Thursday, December 26, 2019

WHERE, WHY AND HOW TO FOCUS

One of the best and brightest minds among a generation of communal professional leaders wrote to me with his analysis of what he sees happening to our institutions. One of his observations truly struck a chord:
"My big issues with JFNA, JAFI, JDC and many, many organizations is that our communities and our society are struggling against the monumental changes occurring -- in Jewish life, in the community of Jewish donors -- the list is endless."
 He concluded simply: "If our communal institutions don't change, they won't be around too much longer." Yes, our organizations have failed to address change raising the serious question of whether they are capable of doing so. 

We have witnessed the loss in the aggregate over the last decade alone of close to 2/3rds of the donors to our communities while some organizations -- the Jewish National Fund - USA and the Israeli American Council, to name two with which I am familiar -- have seen dramatic donor number increases over the same decade. JAFI, JDC and so many, too many, of our communities are struggling to meet their annual fund raising goals as never before. These terrible numbers then translate into worse numbers for the beneficiaries of our collective responsibilities. We find ourselves in a deadly spiral downward.

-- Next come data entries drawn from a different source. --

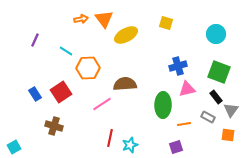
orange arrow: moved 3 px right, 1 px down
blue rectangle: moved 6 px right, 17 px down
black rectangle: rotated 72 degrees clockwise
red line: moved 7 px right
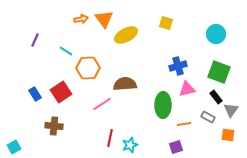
brown cross: rotated 12 degrees counterclockwise
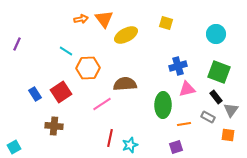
purple line: moved 18 px left, 4 px down
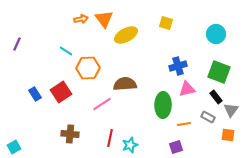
brown cross: moved 16 px right, 8 px down
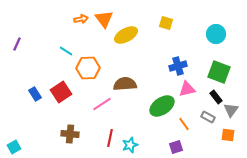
green ellipse: moved 1 px left, 1 px down; rotated 55 degrees clockwise
orange line: rotated 64 degrees clockwise
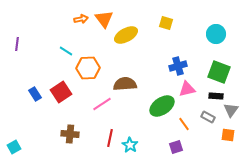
purple line: rotated 16 degrees counterclockwise
black rectangle: moved 1 px up; rotated 48 degrees counterclockwise
cyan star: rotated 21 degrees counterclockwise
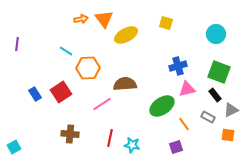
black rectangle: moved 1 px left, 1 px up; rotated 48 degrees clockwise
gray triangle: rotated 28 degrees clockwise
cyan star: moved 2 px right; rotated 21 degrees counterclockwise
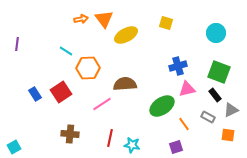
cyan circle: moved 1 px up
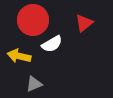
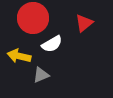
red circle: moved 2 px up
gray triangle: moved 7 px right, 9 px up
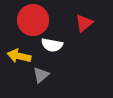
red circle: moved 2 px down
white semicircle: moved 1 px down; rotated 40 degrees clockwise
gray triangle: rotated 18 degrees counterclockwise
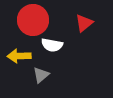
yellow arrow: rotated 15 degrees counterclockwise
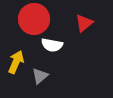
red circle: moved 1 px right, 1 px up
yellow arrow: moved 3 px left, 6 px down; rotated 115 degrees clockwise
gray triangle: moved 1 px left, 1 px down
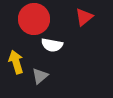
red triangle: moved 6 px up
yellow arrow: rotated 40 degrees counterclockwise
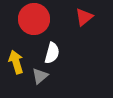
white semicircle: moved 8 px down; rotated 85 degrees counterclockwise
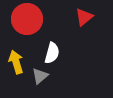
red circle: moved 7 px left
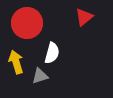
red circle: moved 4 px down
gray triangle: rotated 24 degrees clockwise
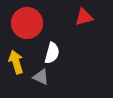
red triangle: rotated 24 degrees clockwise
gray triangle: moved 1 px right, 1 px down; rotated 42 degrees clockwise
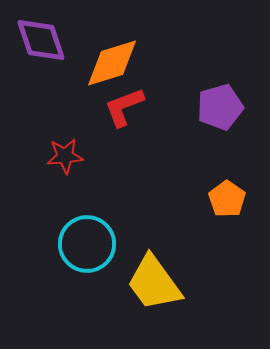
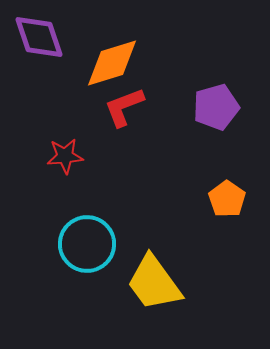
purple diamond: moved 2 px left, 3 px up
purple pentagon: moved 4 px left
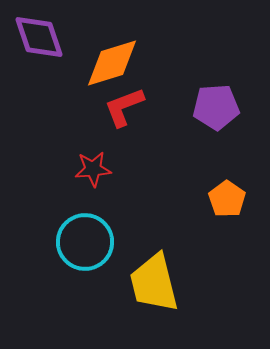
purple pentagon: rotated 12 degrees clockwise
red star: moved 28 px right, 13 px down
cyan circle: moved 2 px left, 2 px up
yellow trapezoid: rotated 22 degrees clockwise
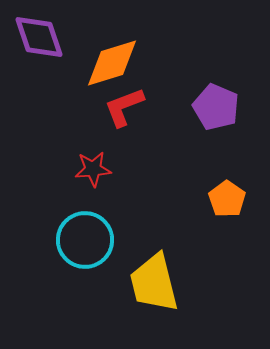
purple pentagon: rotated 27 degrees clockwise
cyan circle: moved 2 px up
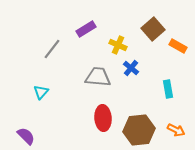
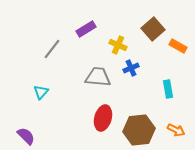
blue cross: rotated 28 degrees clockwise
red ellipse: rotated 20 degrees clockwise
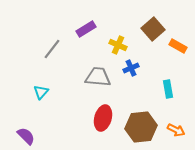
brown hexagon: moved 2 px right, 3 px up
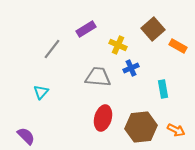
cyan rectangle: moved 5 px left
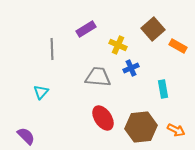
gray line: rotated 40 degrees counterclockwise
red ellipse: rotated 50 degrees counterclockwise
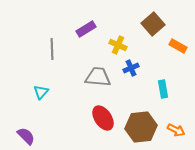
brown square: moved 5 px up
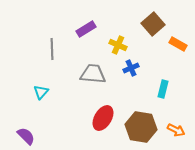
orange rectangle: moved 2 px up
gray trapezoid: moved 5 px left, 3 px up
cyan rectangle: rotated 24 degrees clockwise
red ellipse: rotated 65 degrees clockwise
brown hexagon: rotated 16 degrees clockwise
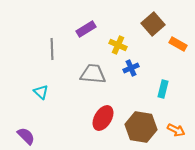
cyan triangle: rotated 28 degrees counterclockwise
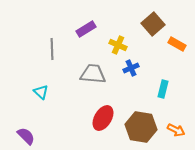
orange rectangle: moved 1 px left
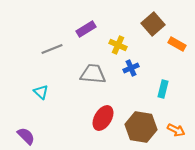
gray line: rotated 70 degrees clockwise
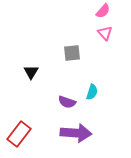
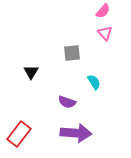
cyan semicircle: moved 2 px right, 10 px up; rotated 49 degrees counterclockwise
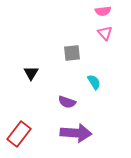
pink semicircle: rotated 42 degrees clockwise
black triangle: moved 1 px down
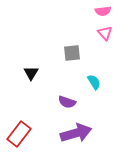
purple arrow: rotated 20 degrees counterclockwise
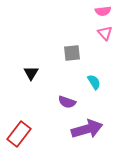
purple arrow: moved 11 px right, 4 px up
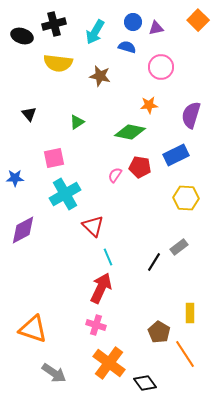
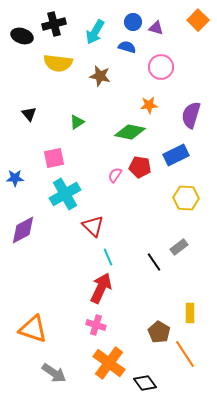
purple triangle: rotated 28 degrees clockwise
black line: rotated 66 degrees counterclockwise
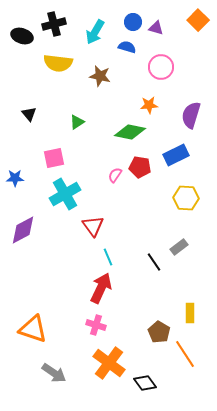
red triangle: rotated 10 degrees clockwise
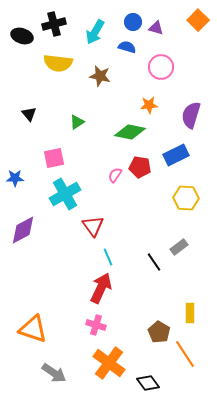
black diamond: moved 3 px right
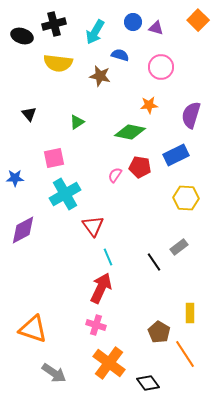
blue semicircle: moved 7 px left, 8 px down
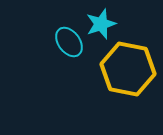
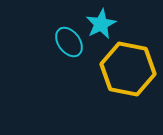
cyan star: rotated 8 degrees counterclockwise
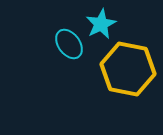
cyan ellipse: moved 2 px down
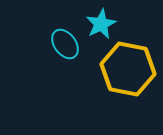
cyan ellipse: moved 4 px left
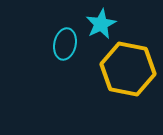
cyan ellipse: rotated 48 degrees clockwise
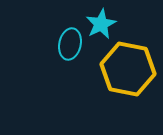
cyan ellipse: moved 5 px right
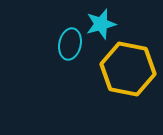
cyan star: rotated 12 degrees clockwise
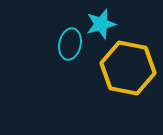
yellow hexagon: moved 1 px up
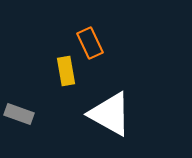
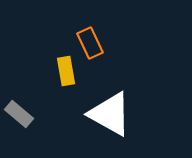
gray rectangle: rotated 20 degrees clockwise
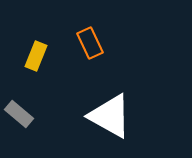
yellow rectangle: moved 30 px left, 15 px up; rotated 32 degrees clockwise
white triangle: moved 2 px down
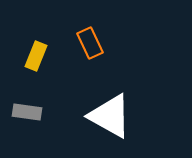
gray rectangle: moved 8 px right, 2 px up; rotated 32 degrees counterclockwise
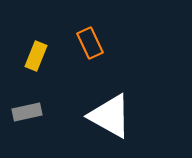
gray rectangle: rotated 20 degrees counterclockwise
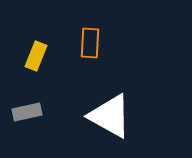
orange rectangle: rotated 28 degrees clockwise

Before there can be answers, my friends, we have to know the questions...and. too often, we don't. We find ourselves awash in complacency, with a sense that G-d will provide...somehow. Some of our institutions have abandoned their central planning responsibilities to serve only as something called "conveners" -- taking a spiff off the top of funds raised for their own purposes -- are they still federations? Or are they something less, far less? 

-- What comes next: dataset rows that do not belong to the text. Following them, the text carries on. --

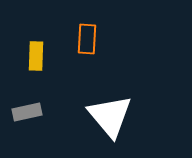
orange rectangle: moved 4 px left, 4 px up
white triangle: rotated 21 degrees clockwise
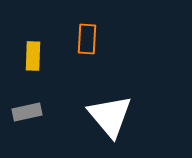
yellow rectangle: moved 3 px left
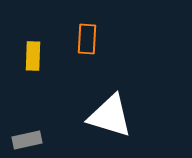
gray rectangle: moved 28 px down
white triangle: rotated 33 degrees counterclockwise
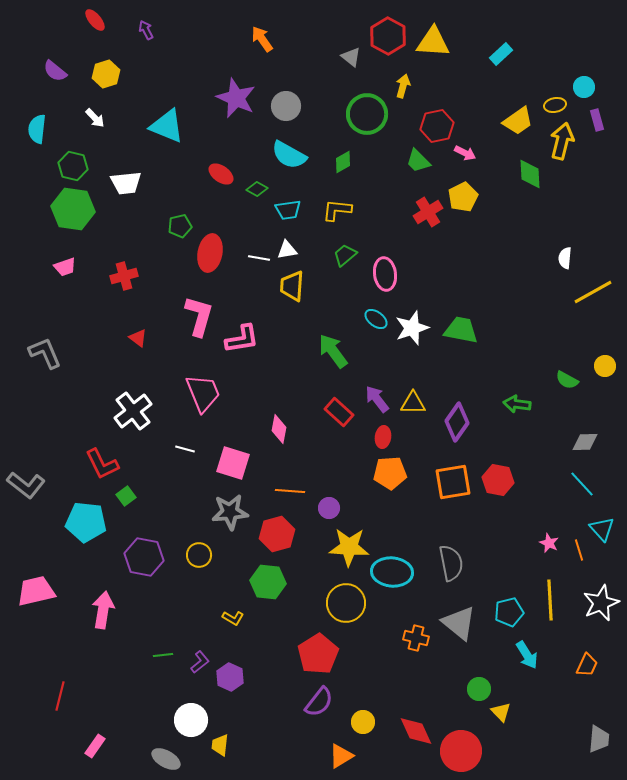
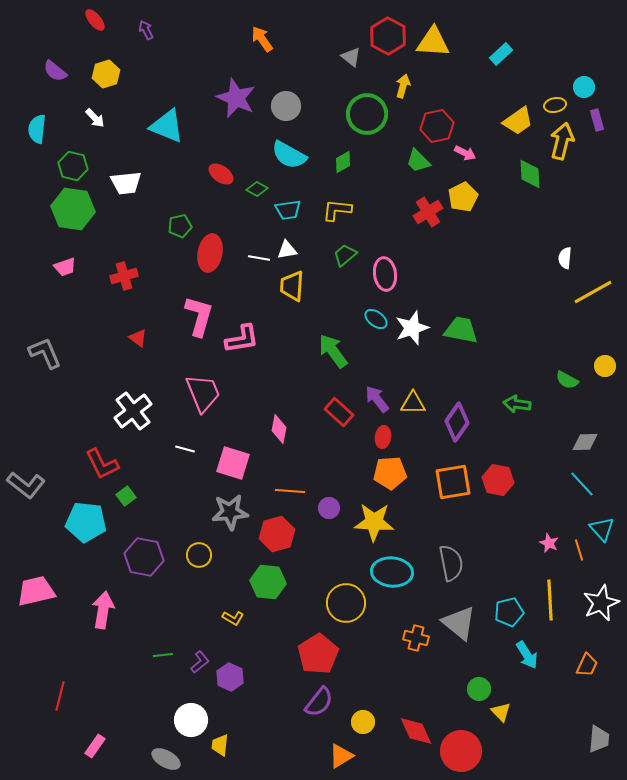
yellow star at (349, 547): moved 25 px right, 25 px up
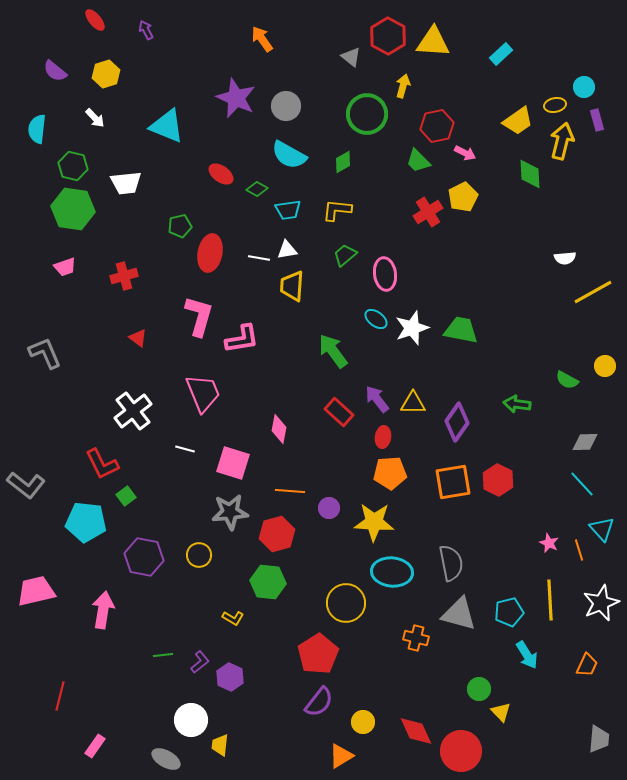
white semicircle at (565, 258): rotated 100 degrees counterclockwise
red hexagon at (498, 480): rotated 16 degrees clockwise
gray triangle at (459, 623): moved 9 px up; rotated 24 degrees counterclockwise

I sense a crisis of leadership -- one the top professionals and chief volunteer officers must confront together. For the lay leaders, it cannot be just "I'll hold it all together best In can and, then, leave it to my successor" and for the CEO it can't be a call for another strategic plan and then a request for patience. 

Certainly those who currently lead our institutions have the responsibility to determine their purposes, their goals. And, equally certain is the reality that purposes and goals have to be realistic, easily explicable, relevant and focused. Too often today we hear leadership speak in obscure generalities when articulating goals -- "Jewish unity," "the next generation," "rebuilding the Israel-Diaspora relationship" -- you've heard them all and more. Unfocused cliche-driven talking points that may appeal only to the leaders who then try to build a "campaign" around them.

It's so easy to see exactly why organizations which we care (or cared) about have lost and are losing market share. They have lost focus; they can't articulate their own purpose(s). They are in deep trouble. Deep. deep trouble. Unable to articulate their own purposes or formulate their own goals, they turn to planning consultants to do so: and, often, those consultants have no experience with the organizational culture of those they are "studying." 

The results speak for themselves...and the results are not good.